→ Reading text
--- START ---

A video documentation and study of Suki interactive speech


A video documentation and study of Suki interactive speech

Language: Suki (ISO639-3:sui)
Depositor: Charlotte van Tongeren
Location: Papua New Guinea
Deposit Id: 0462
Grant id: IGS0295
Funding body: ELDP
Level: Deposit


Summary of deposit

Suki is an undescribed language spoken by over 3,500 people living in the remote swampy area just south of the Fly River in the Western Province of Papua New Guinea. This project aims to video document a corpus of highly interactive, naturalistic speech, and include a study of a subset of this corpus into my PhD thesis on the grammatical structure of the language. I will teach filming and transcription skills to interested speakers, and by this have them closely involved in the project.

--- END ---

→ Assigned task 1
According to the Suki deposit description, how many people speak Suki?
→ Assigned task 2
List every field label that appears in the header of the Suki deposit description.

→ Source information

--- START ---

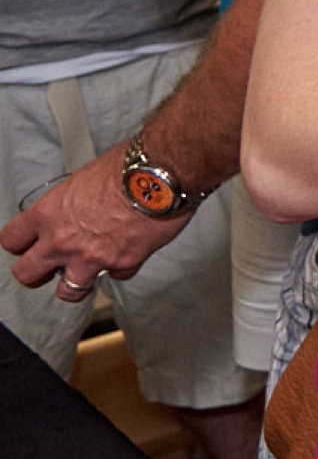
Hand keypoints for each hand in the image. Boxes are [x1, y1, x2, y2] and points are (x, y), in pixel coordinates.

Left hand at [1, 142, 192, 300]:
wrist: (161, 175)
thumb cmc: (127, 167)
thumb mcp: (85, 177)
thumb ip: (73, 200)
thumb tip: (78, 204)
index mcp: (49, 213)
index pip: (12, 240)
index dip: (20, 244)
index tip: (28, 244)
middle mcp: (63, 240)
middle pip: (27, 274)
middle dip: (37, 273)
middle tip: (49, 268)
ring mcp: (91, 256)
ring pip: (68, 291)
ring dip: (76, 283)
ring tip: (85, 274)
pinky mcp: (122, 264)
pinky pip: (116, 276)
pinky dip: (121, 268)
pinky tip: (127, 254)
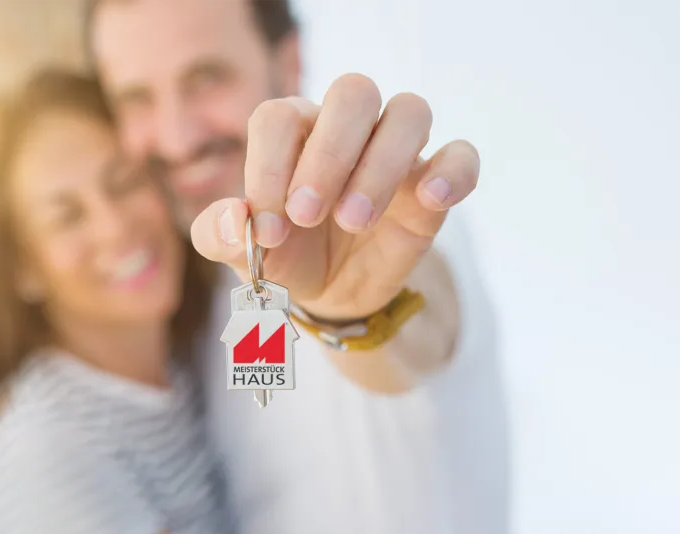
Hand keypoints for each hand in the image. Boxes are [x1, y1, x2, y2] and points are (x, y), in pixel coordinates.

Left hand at [189, 74, 479, 320]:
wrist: (326, 294)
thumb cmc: (283, 256)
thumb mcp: (241, 253)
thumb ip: (219, 234)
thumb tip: (235, 220)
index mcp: (291, 132)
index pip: (280, 118)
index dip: (270, 169)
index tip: (270, 229)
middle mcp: (345, 129)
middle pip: (352, 93)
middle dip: (329, 154)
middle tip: (308, 215)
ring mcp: (394, 152)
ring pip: (409, 112)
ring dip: (381, 165)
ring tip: (355, 221)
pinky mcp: (431, 185)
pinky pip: (461, 154)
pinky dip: (453, 169)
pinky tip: (433, 198)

--- END ---

→ Your response 1
Over 3,500 people speak Suki.

→ Your response 2
Language, Depositor, Location, Deposit Id, Grant id, Funding body, Level